Reproduce every line of the entries below word for word, omitting the pictures.
________________________
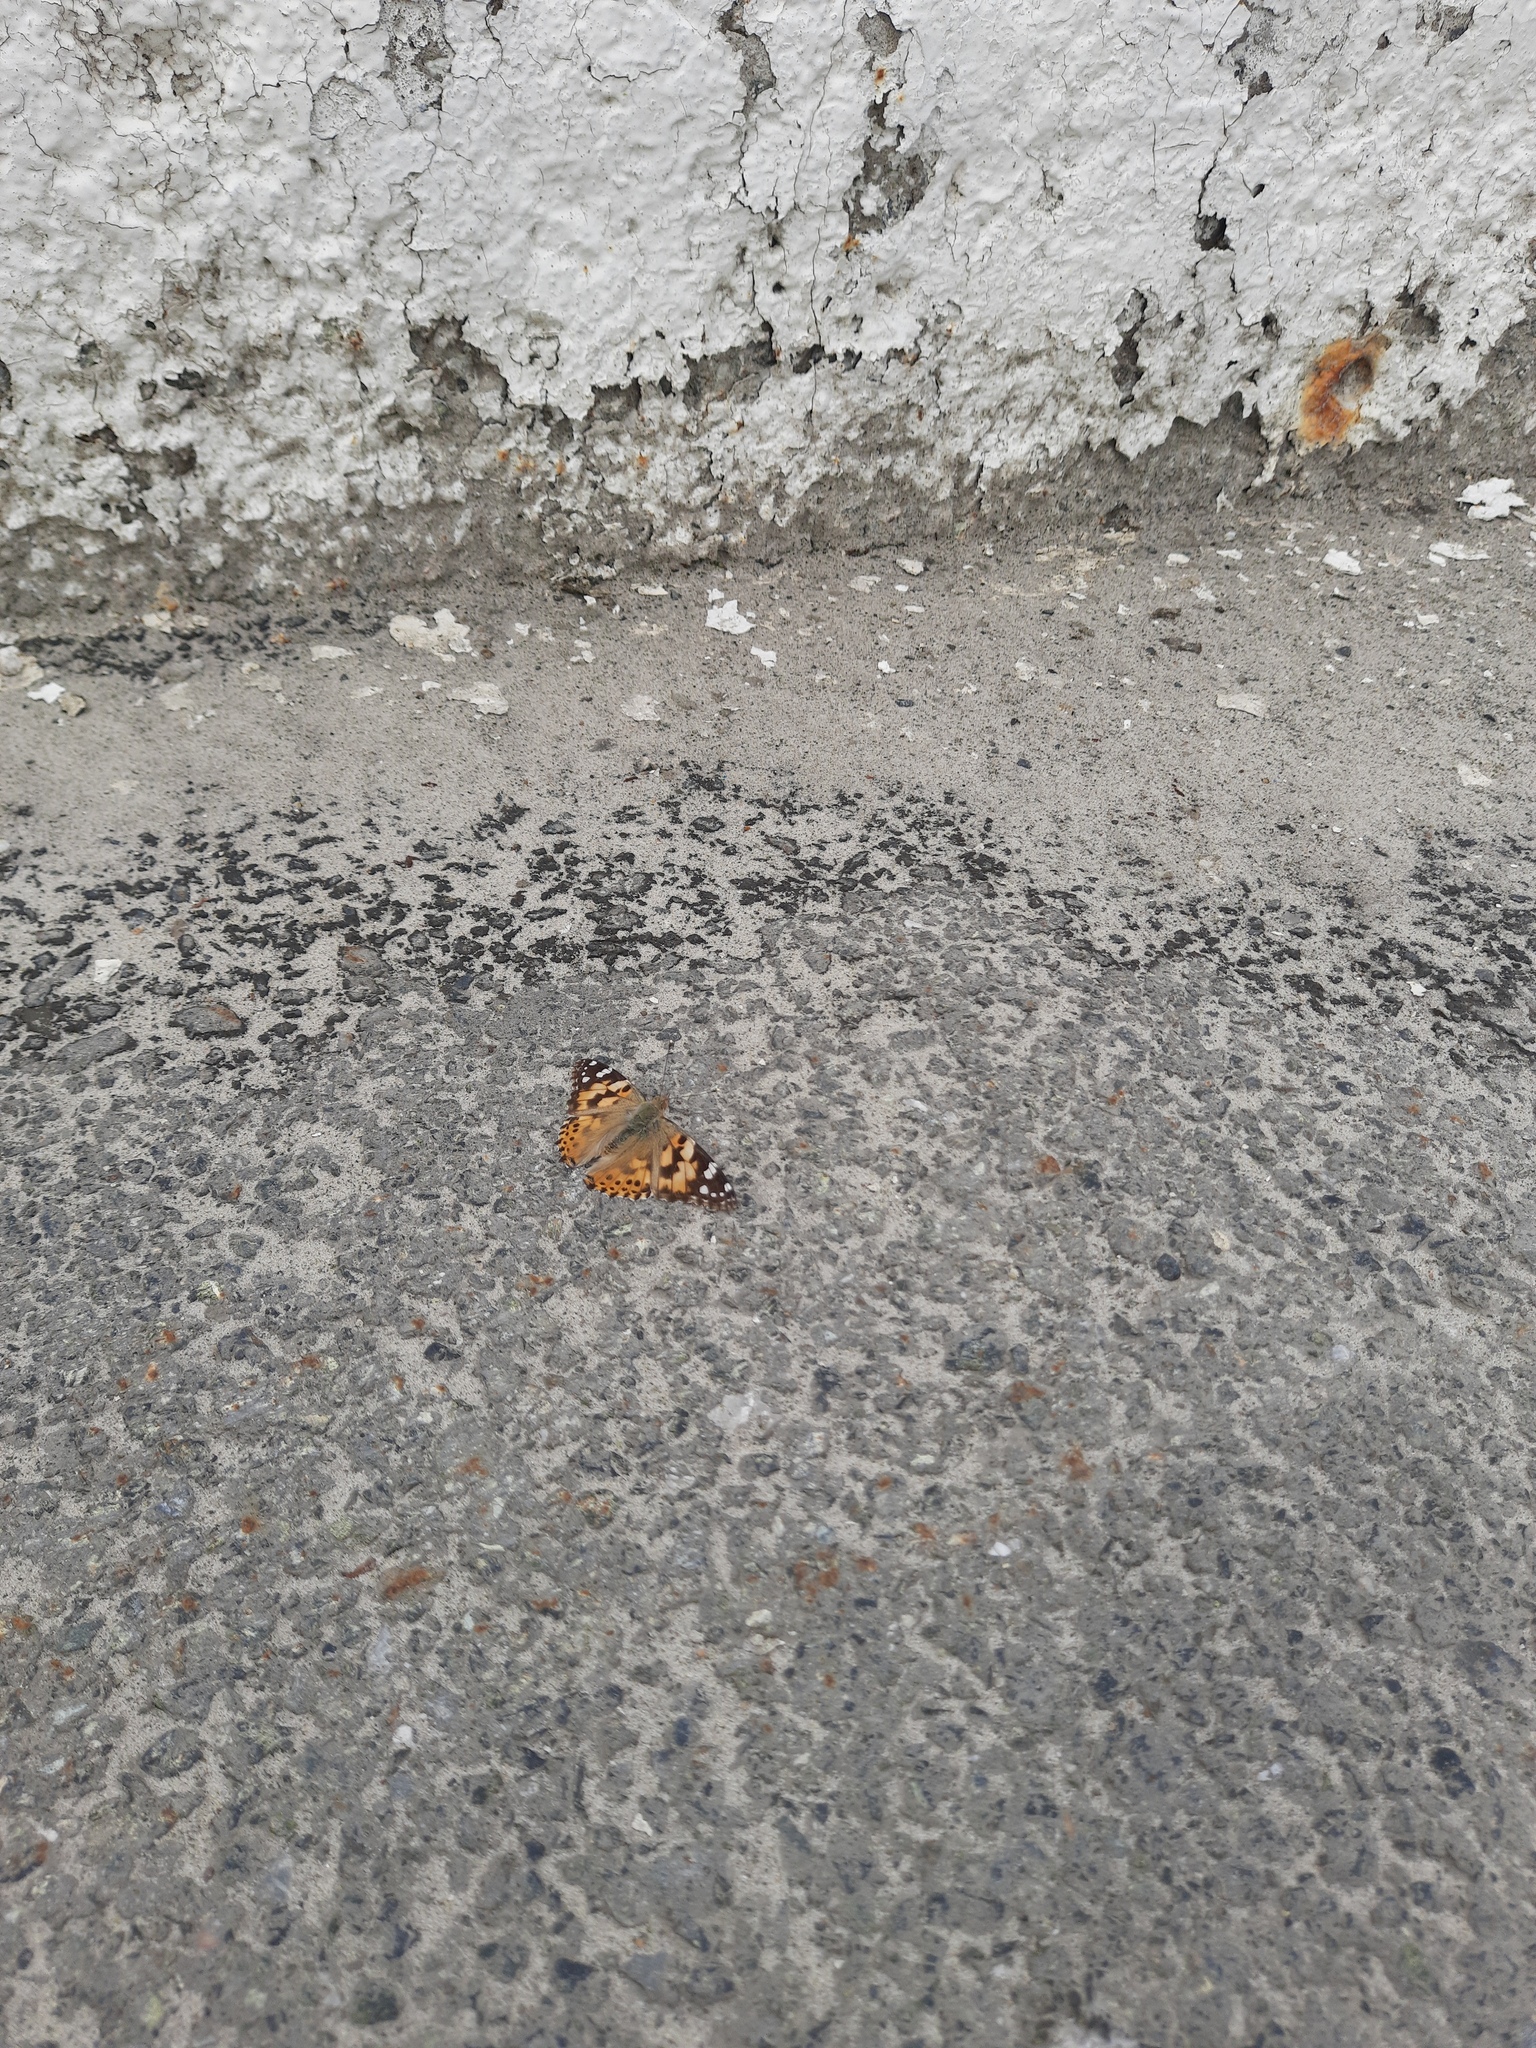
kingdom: Animalia
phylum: Arthropoda
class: Insecta
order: Lepidoptera
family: Nymphalidae
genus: Vanessa
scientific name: Vanessa cardui
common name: Painted lady
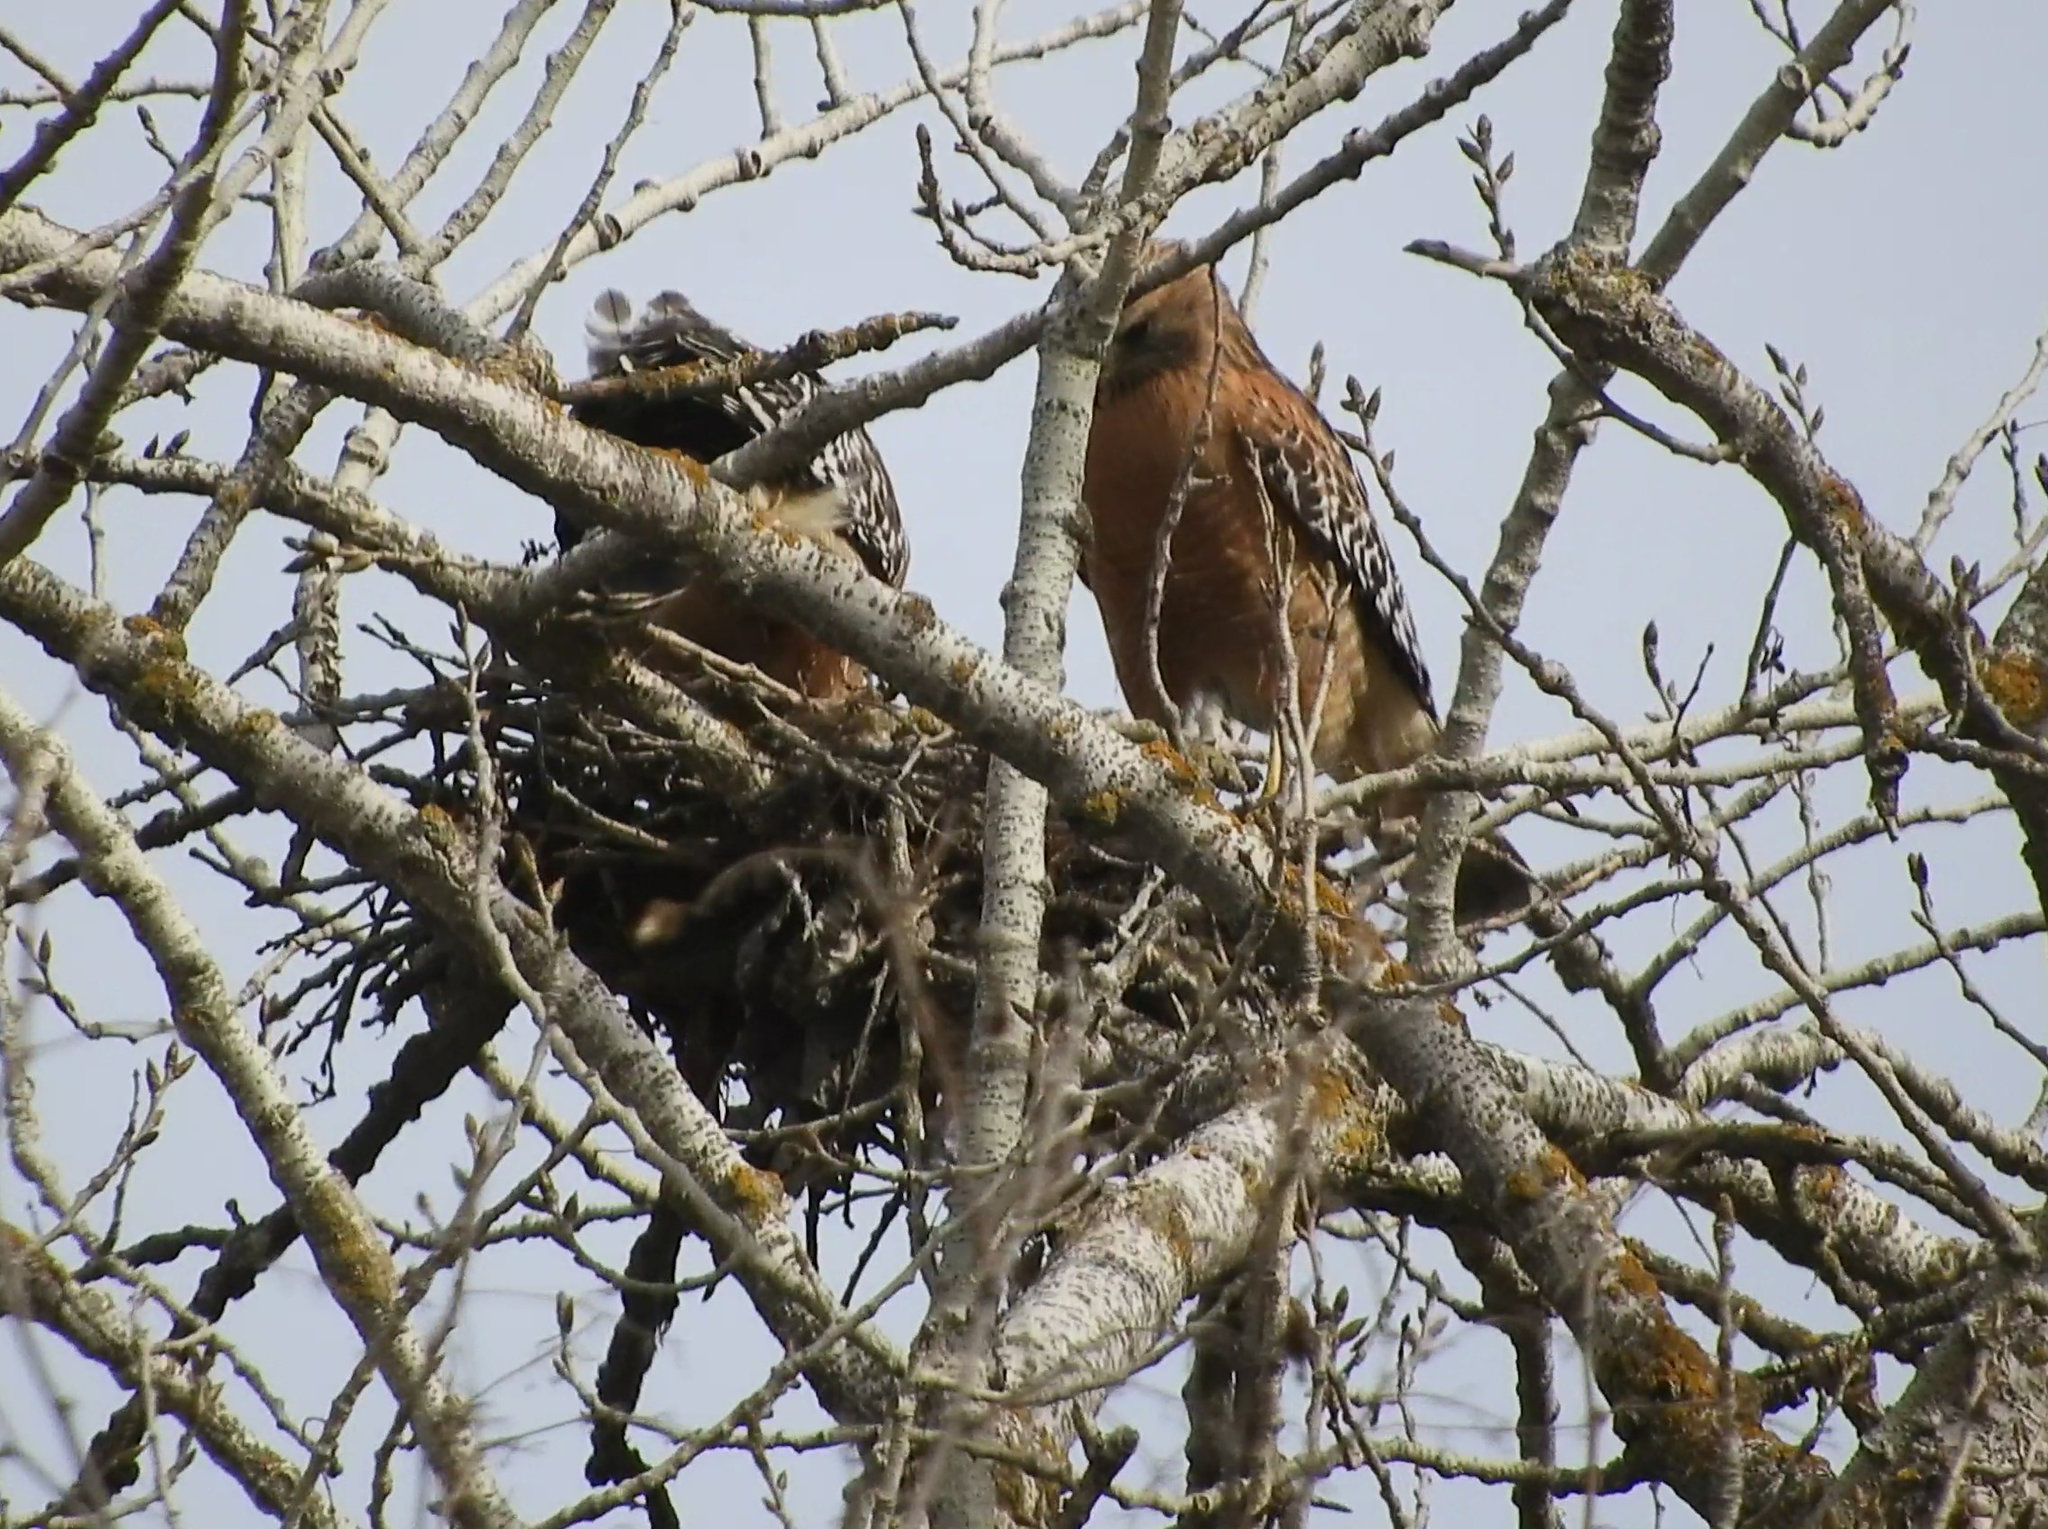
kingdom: Animalia
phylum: Chordata
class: Aves
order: Accipitriformes
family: Accipitridae
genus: Buteo
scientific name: Buteo lineatus
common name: Red-shouldered hawk
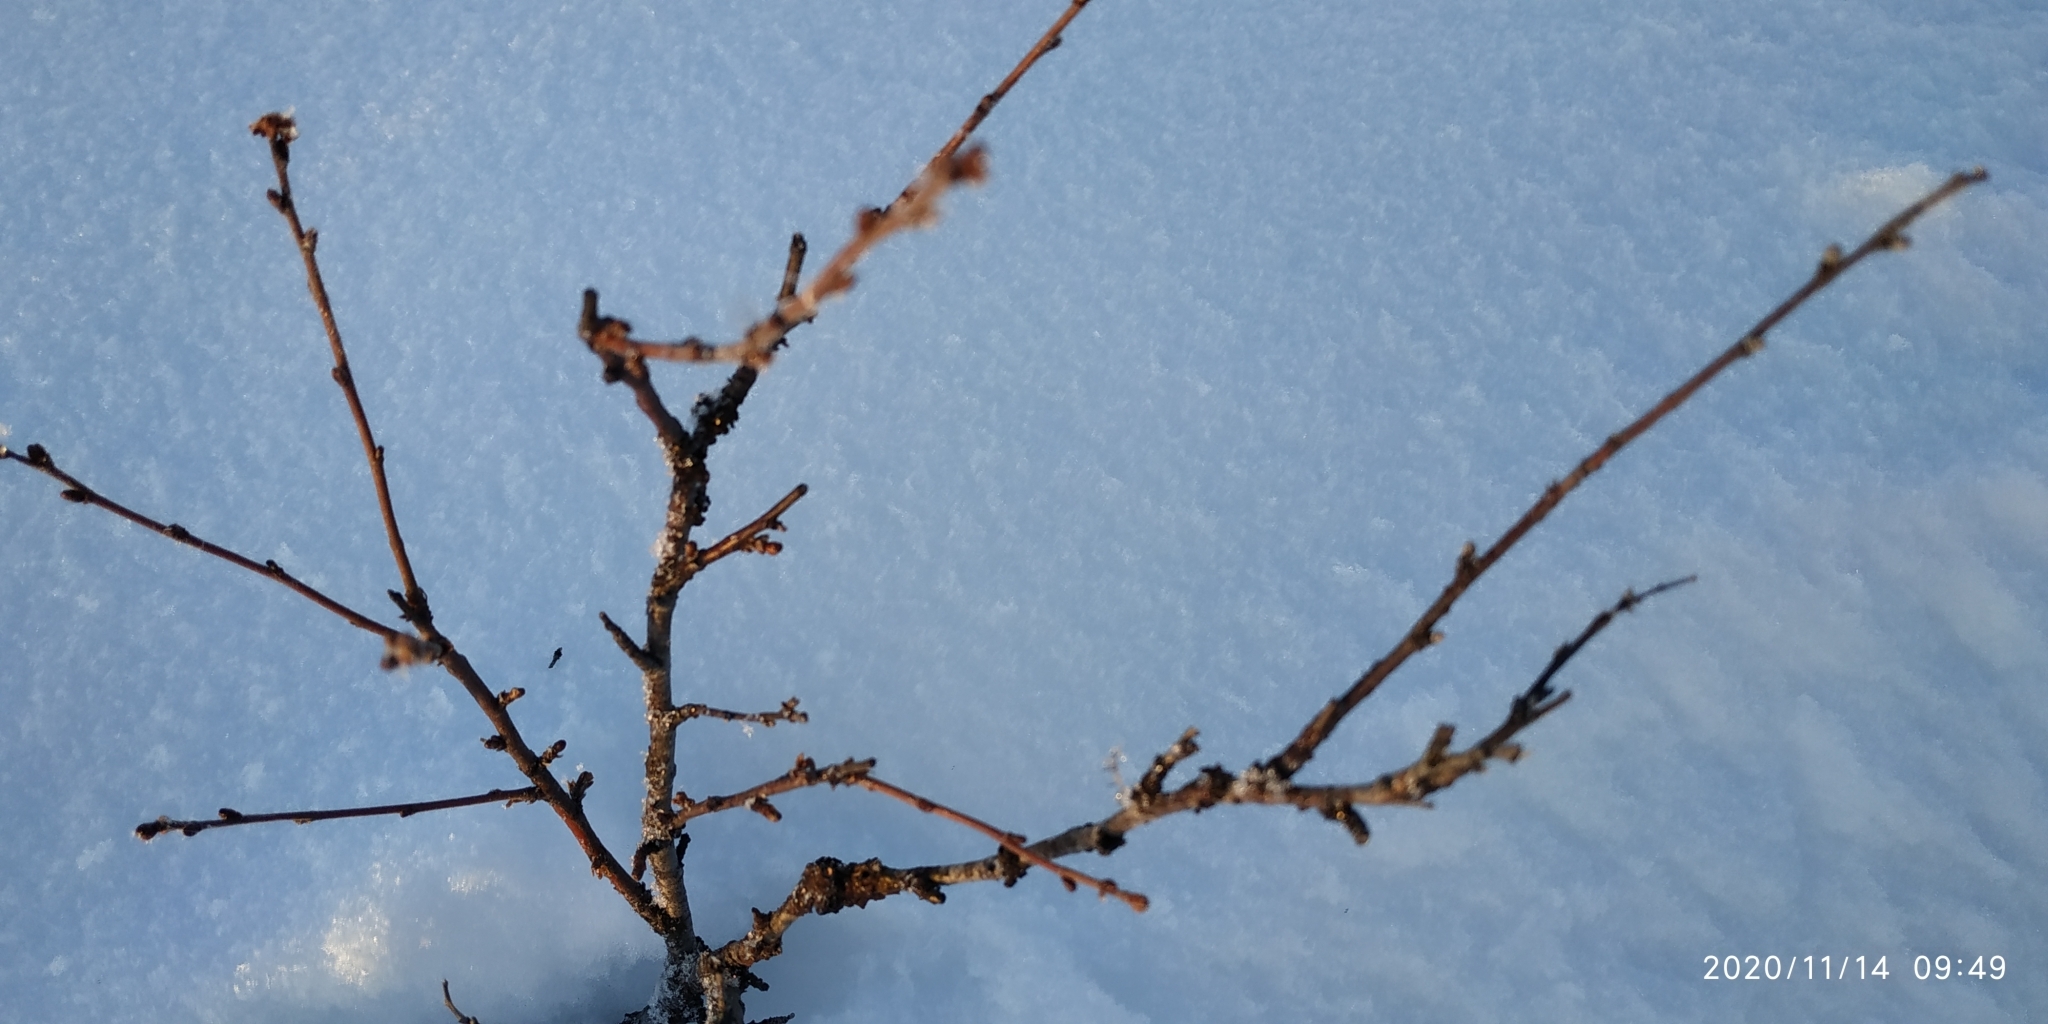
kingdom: Plantae
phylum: Tracheophyta
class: Magnoliopsida
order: Fagales
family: Betulaceae
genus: Betula
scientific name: Betula nana
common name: Arctic dwarf birch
________________________
#### [RESPONSE FOR THIS EXERCISE]
kingdom: Animalia
phylum: Arthropoda
class: Insecta
order: Lepidoptera
family: Nymphalidae
genus: Vanessa
scientific name: Vanessa cardui
common name: Painted lady
kingdom: Animalia
phylum: Chordata
class: Aves
order: Accipitriformes
family: Accipitridae
genus: Buteo
scientific name: Buteo lineatus
common name: Red-shouldered hawk
kingdom: Plantae
phylum: Tracheophyta
class: Magnoliopsida
order: Fagales
family: Betulaceae
genus: Betula
scientific name: Betula nana
common name: Arctic dwarf birch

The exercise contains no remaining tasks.